The Hub UI shows Your role and Your user ID in Settings so users know their role and can share their ID with an admin. A future invite flow (Phase 13) may allow assigning by email or invite link so you don’t have to manage the JSON file by hand.
Role changes vs JWT: The JWT still stores whatever role you had at login.
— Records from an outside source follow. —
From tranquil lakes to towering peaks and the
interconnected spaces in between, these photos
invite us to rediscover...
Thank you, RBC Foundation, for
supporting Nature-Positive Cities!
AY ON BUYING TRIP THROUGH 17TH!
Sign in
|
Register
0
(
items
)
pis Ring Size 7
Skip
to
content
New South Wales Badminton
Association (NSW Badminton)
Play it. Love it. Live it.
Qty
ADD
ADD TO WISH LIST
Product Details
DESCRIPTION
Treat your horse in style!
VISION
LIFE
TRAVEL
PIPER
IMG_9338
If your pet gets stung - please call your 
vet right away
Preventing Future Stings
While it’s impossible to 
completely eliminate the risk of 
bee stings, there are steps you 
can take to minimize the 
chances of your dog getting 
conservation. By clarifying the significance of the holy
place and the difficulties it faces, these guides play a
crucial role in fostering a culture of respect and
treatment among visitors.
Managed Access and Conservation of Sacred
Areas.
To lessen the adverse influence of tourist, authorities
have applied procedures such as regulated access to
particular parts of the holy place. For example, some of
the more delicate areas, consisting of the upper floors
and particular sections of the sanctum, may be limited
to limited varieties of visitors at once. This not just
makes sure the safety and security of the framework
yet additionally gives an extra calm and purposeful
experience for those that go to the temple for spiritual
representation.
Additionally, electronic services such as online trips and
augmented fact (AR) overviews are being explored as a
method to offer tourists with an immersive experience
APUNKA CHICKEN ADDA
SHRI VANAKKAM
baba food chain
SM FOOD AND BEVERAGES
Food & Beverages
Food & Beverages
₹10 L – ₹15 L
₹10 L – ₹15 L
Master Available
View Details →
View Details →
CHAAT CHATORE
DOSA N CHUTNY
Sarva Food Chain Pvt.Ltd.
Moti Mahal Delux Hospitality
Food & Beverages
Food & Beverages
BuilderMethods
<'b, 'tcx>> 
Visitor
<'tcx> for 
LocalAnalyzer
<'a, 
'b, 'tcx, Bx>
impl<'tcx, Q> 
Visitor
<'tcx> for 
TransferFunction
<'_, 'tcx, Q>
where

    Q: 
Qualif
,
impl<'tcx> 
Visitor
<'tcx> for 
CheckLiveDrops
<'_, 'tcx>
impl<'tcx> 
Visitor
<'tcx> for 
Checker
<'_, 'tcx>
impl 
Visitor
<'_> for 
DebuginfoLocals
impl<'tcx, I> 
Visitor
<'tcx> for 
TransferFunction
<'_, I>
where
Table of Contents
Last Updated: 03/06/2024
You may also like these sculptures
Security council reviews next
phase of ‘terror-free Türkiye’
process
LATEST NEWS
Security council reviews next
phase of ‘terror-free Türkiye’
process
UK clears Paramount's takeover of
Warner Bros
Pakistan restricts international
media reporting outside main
For API checks and GET /api/v1/settings, the Hub uses data/hub_roles.json (current file) as the source of truth, so Team changes (e.g. promoting someone to evaluator or toggling May approve) apply on the next request without logging out.
Note provenance (self-hosted Hub)
On POST /api/v1/notes, POST /api/v1/import (second pass on each imported path), POST /api/v1/capture, and proposal approve, the Hub merges server-controlled YAML frontmatter so clients cannot forge identity:
| Key | When |
|---|---|
knowtation_editor |
OAuth sub (provider:id) for the acting user, when known |
knowtation_edited_at |
ISO-8601 UTC timestamp of the write |
author_kind |
human | webhook | agent | import |
knowtation_proposed_by |
Set on approve from the stored proposal |
knowtation_approved_by |
Set on approve to the admin’s sub |
Webhook capture does not set knowtation_editor (no logged-in user). New proposals store proposed_by in hub_proposals.json.
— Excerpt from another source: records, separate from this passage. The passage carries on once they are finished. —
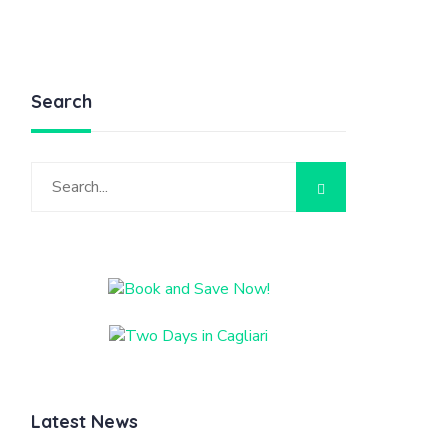
Search
Latest News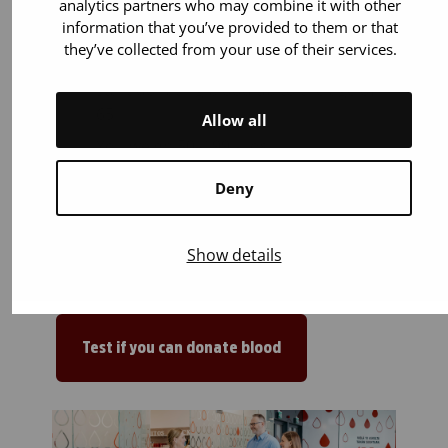
analytics partners who may combine it with other
You can donate if:
information that you’ve provided to them or that
they’ve collected from your use of their services.
You are 18 years old or older. You can
start donating blood up to the age of
65.
Allow all
You weigh 50–199 kilos.
You are in general good health. Most
Deny
illnesses or medicines (for example
blood pressure and cholesterol
medications) do not prevent blood
Show details
donation.
Test if you can donate blood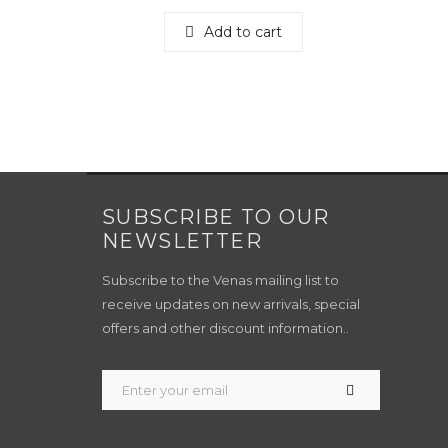
Add to cart
SUBSCRIBE TO OUR
NEWSLETTER
Subscribe to the Venas mailing list to
receive updates on new arrivals, special
offers and other discount information..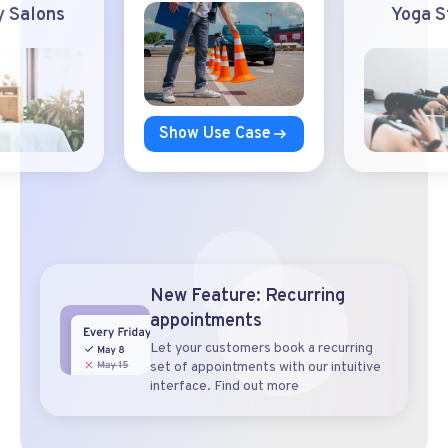
 Salons
Yoga S
Show Use Case
New Feature: Recurring
appointments
Let your customers book a recurring
set of appointments with our intuitive
interface. Find out more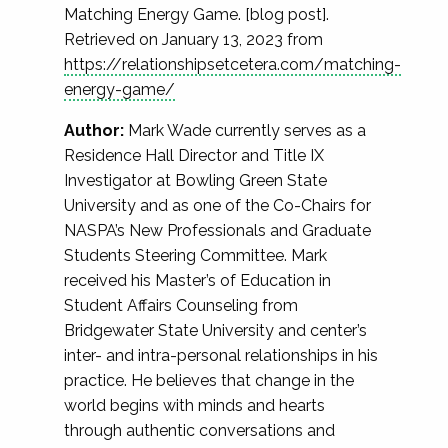
Matching Energy Game. [blog post].
Retrieved on January 13, 2023 from
https://relationshipsetcetera.com/matching-
energy-game/
Author:
Mark Wade currently serves as a
Residence Hall Director and Title IX
Investigator at Bowling Green State
University and as one of the Co-Chairs for
NASPA’s New Professionals and Graduate
Students Steering Committee. Mark
received his Master’s of Education in
Student Affairs Counseling from
Bridgewater State University and center’s
inter- and intra-personal relationships in his
practice. He believes that change in the
world begins with minds and hearts
through authentic conversations and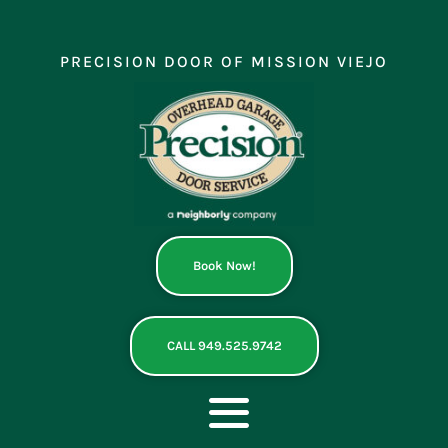
Skip
to
content
PRECISION DOOR OF MISSION VIEJO
Book Now!
CALL 949.525.9742
Toggle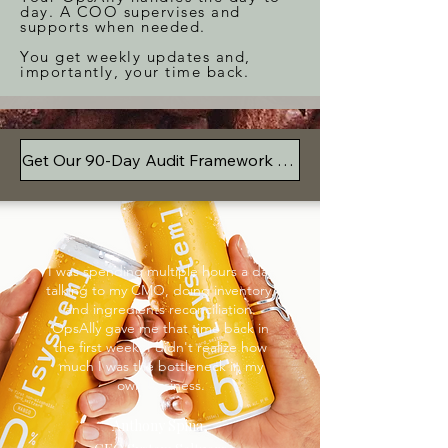
day. A COO supervises and
supports when needed.
You get weekly updates and,
importantly, your time back.
Get Our 90-Day Audit Framework For Free
I was spending multiple hours a day
talking to my CMO, doing inventory,
and ingredients reconciliation.
OpsAlly gave me that time back in
the first week. I didn't realize how
much I was the bottleneck in my
own business.
Anthony Spina,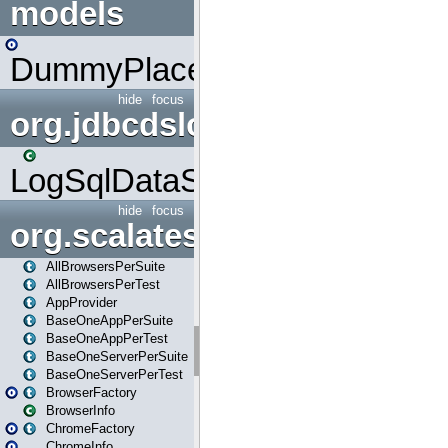
models
DummyPlaceHolder
hide
focus
org.jdbcdslog
LogSqlDataSource
hide
focus
org.scalatestplus.play
AllBrowsersPerSuite
AllBrowsersPerTest
AppProvider
BaseOneAppPerSuite
BaseOneAppPerTest
BaseOneServerPerSuite
BaseOneServerPerTest
BrowserFactory
BrowserInfo
ChromeFactory
ChromeInfo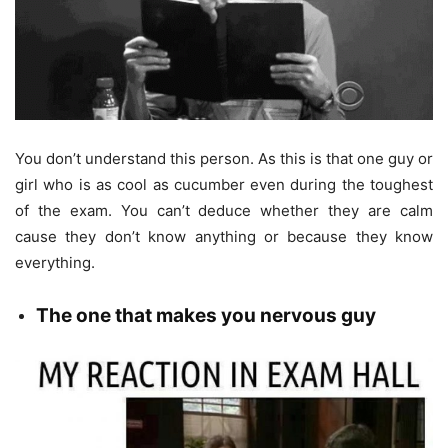
You don’t understand this person. As this is that one guy or
girl who is as cool as cucumber even during the toughest
of the exam. You can’t deduce whether they are calm
cause they don’t know anything or because they know
everything.
The
one that makes you nervous guy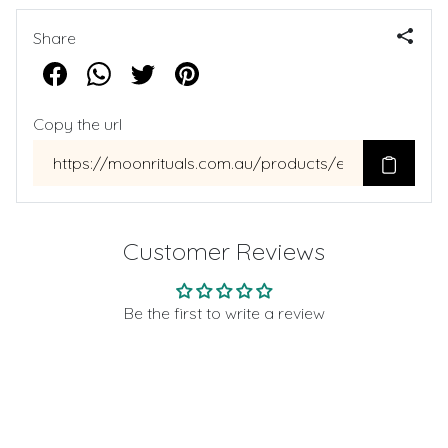
Share
Copy the url
Customer Reviews
Be the first to write a review
Write a review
Hosted (canister): note writes through the gateway/canister do not use this Node Hub path. To get the same fields in hosted backups, mirror this merge where hosted notes are persisted (Motoko / bridge) using the authenticated principal or JWT sub.
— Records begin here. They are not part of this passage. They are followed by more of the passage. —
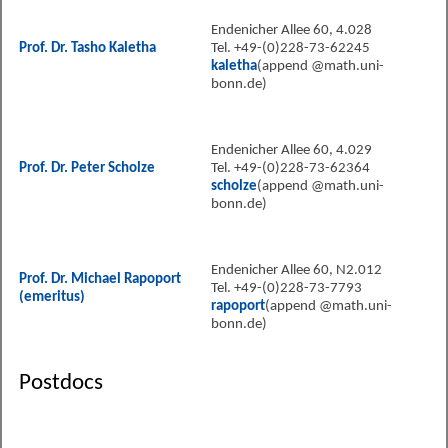
Endenicher Allee 60, 4.028
Prof. Dr. Tasho Kaletha
Tel. +49-(0)228-73-62245
kaletha
(append @math.uni-
bonn.de)
Endenicher Allee 60, 4.029
Prof. Dr. Peter Scholze
Tel. +49-(0)228-73-62364
scholze
(append @math.uni-
bonn.de)
Endenicher Allee 60, N2.012
Prof. Dr. Michael Rapoport
Tel. +49-(0)228-73-7793
(emeritus)
rapoport
(append @math.uni-
bonn.de)
Postdocs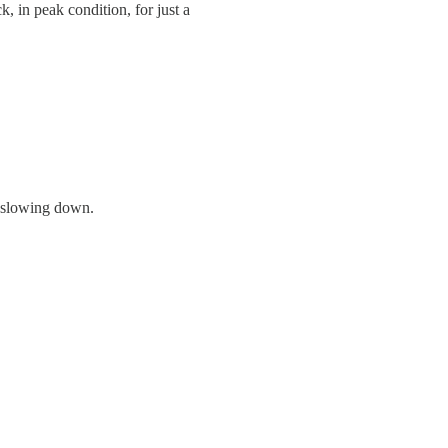
, in peak condition, for just a
t slowing down.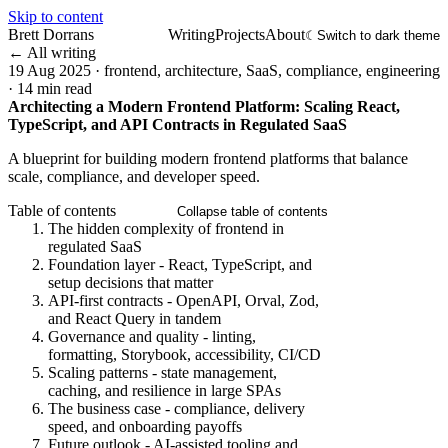
Skip to content
Brett Dorrans
Writing
Projects
About
☾
Switch to dark theme
← All writing
19 Aug 2025
·
frontend, architecture, SaaS, compliance, engineering
·
14 min read
Architecting a Modern Frontend Platform: Scaling React,
TypeScript, and API Contracts in Regulated SaaS
A blueprint for building modern frontend platforms that balance
scale, compliance, and developer speed.
Table of contents
Collapse table of contents
The hidden complexity of frontend in
regulated SaaS
Foundation layer - React, TypeScript, and
setup decisions that matter
API-first contracts - OpenAPI, Orval, Zod,
and React Query in tandem
Governance and quality - linting,
formatting, Storybook, accessibility, CI/CD
Scaling patterns - state management,
caching, and resilience in large SPAs
The business case - compliance, delivery
speed, and onboarding payoffs
Future outlook - AI-assisted tooling and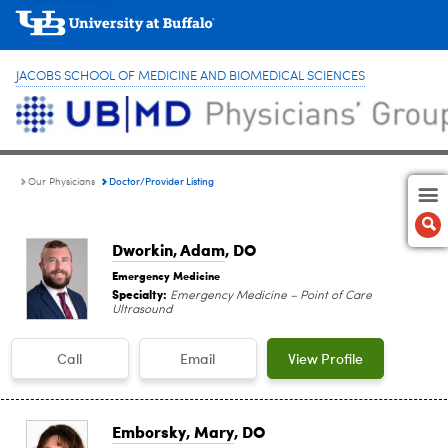
JACOBS SCHOOL OF MEDICINE AND BIOMEDICAL SCIENCES
Doctor/Provider Listing
Our Physicians
Dworkin, Adam
, DO
Emergency Medicine
Specialty:
Emergency Medicine – Point of Care
Ultrasound
Call
Email
View Profile
Emborsky, Mary
, DO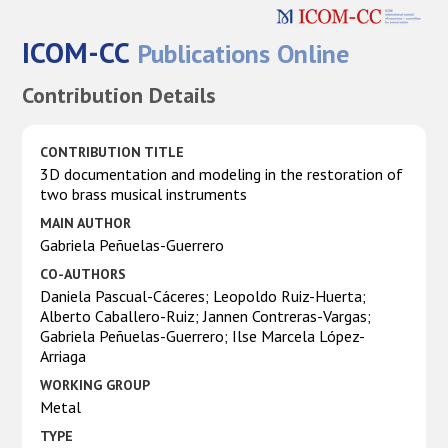
ICOM-CC
Publications Online
Contribution Details
CONTRIBUTION TITLE
3D documentation and modeling in the restoration of
two brass musical instruments
MAIN AUTHOR
Gabriela Peñuelas-Guerrero
CO-AUTHORS
Daniela Pascual-Cáceres; Leopoldo Ruiz-Huerta;
Alberto Caballero-Ruiz; Jannen Contreras-Vargas;
Gabriela Peñuelas-Guerrero; Ilse Marcela López-
Arriaga
WORKING GROUP
Metal
TYPE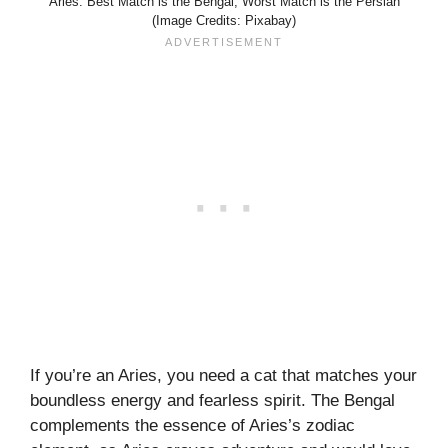
Aries: Best Match is the Bengal, Worst Match is the Persian
(Image Credits: Pixabay)
If you’re an Aries, you need a cat that matches your
boundless energy and fearless spirit. The Bengal
complements the essence of Aries’s zodiac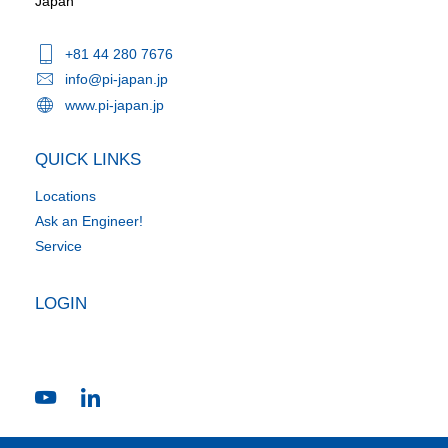
Japan
+81 44 280 7676
info@pi-japan.jp
www.pi-japan.jp
QUICK LINKS
Locations
Ask an Engineer!
Service
LOGIN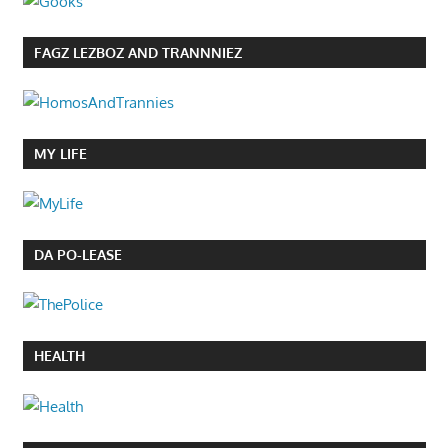
FAGZ LEZBOZ AND TRANNNIEZ
MY LIFE
DA PO-LEASE
HEALTH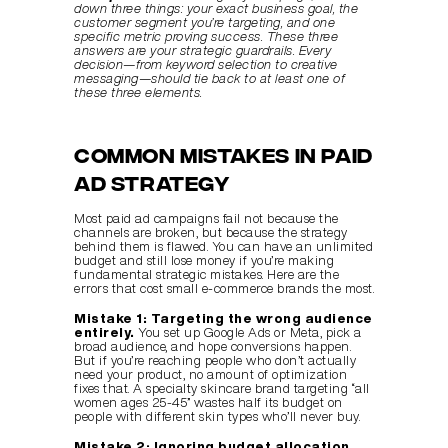
down three things: your exact business goal, the 
customer segment you’re targeting, and one 
specific metric proving success. These three 
answers are your strategic guardrails. Every 
decision—from keyword selection to creative 
messaging—should tie back to at least one of 
these three elements.
Common Mistakes in Paid 
Ad Strategy
Most paid ad campaigns fail not because the 
channels are broken, but because the strategy 
behind them is flawed. You can have an unlimited 
budget and still lose money if you’re making 
fundamental strategic mistakes. Here are the 
errors that cost small e-commerce brands the most.
Mistake 1: Targeting the wrong audience 
entirely.
 You set up Google Ads or Meta, pick a 
broad audience, and hope conversions happen. 
But if you’re reaching people who don’t actually 
need your product, no amount of optimization 
fixes that. A specialty skincare brand targeting “all 
women ages 25-45” wastes half its budget on 
people with different skin types who’ll never buy.
Mistake 2: Ignoring budget allocation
Optional: signed Git commits (single Hub identity)
Signed commits prove a private key possessed by the backup process signed the commit — they do not identify which OAuth user edited a note (use frontmatter for that). To get GitHub “Verified” on backup commits:
- Create a dedicated GPG or SSH signing key for the machine that runs
npm run hub. - Register the public key with GitHub; use a verified email for
git config user.emailin the vault (or global config for that user). - In the vault directory (or globally):
git config commit.gpgsign true,git config user.signingkey <key-id>(GPG) or use SSH signing withgpg.format sshand a public key path. - Ensure non-interactive signing (
gpg-agent/ssh-agent) solib/vault-git-sync.mjscommits from the Hub do not hang.
All backup commits will show one signer (the Hub), not per-editor identities.
API contract
See docs/HUB-API.md for routes, request/response shapes, and auth (JWT, OAuth, ICP).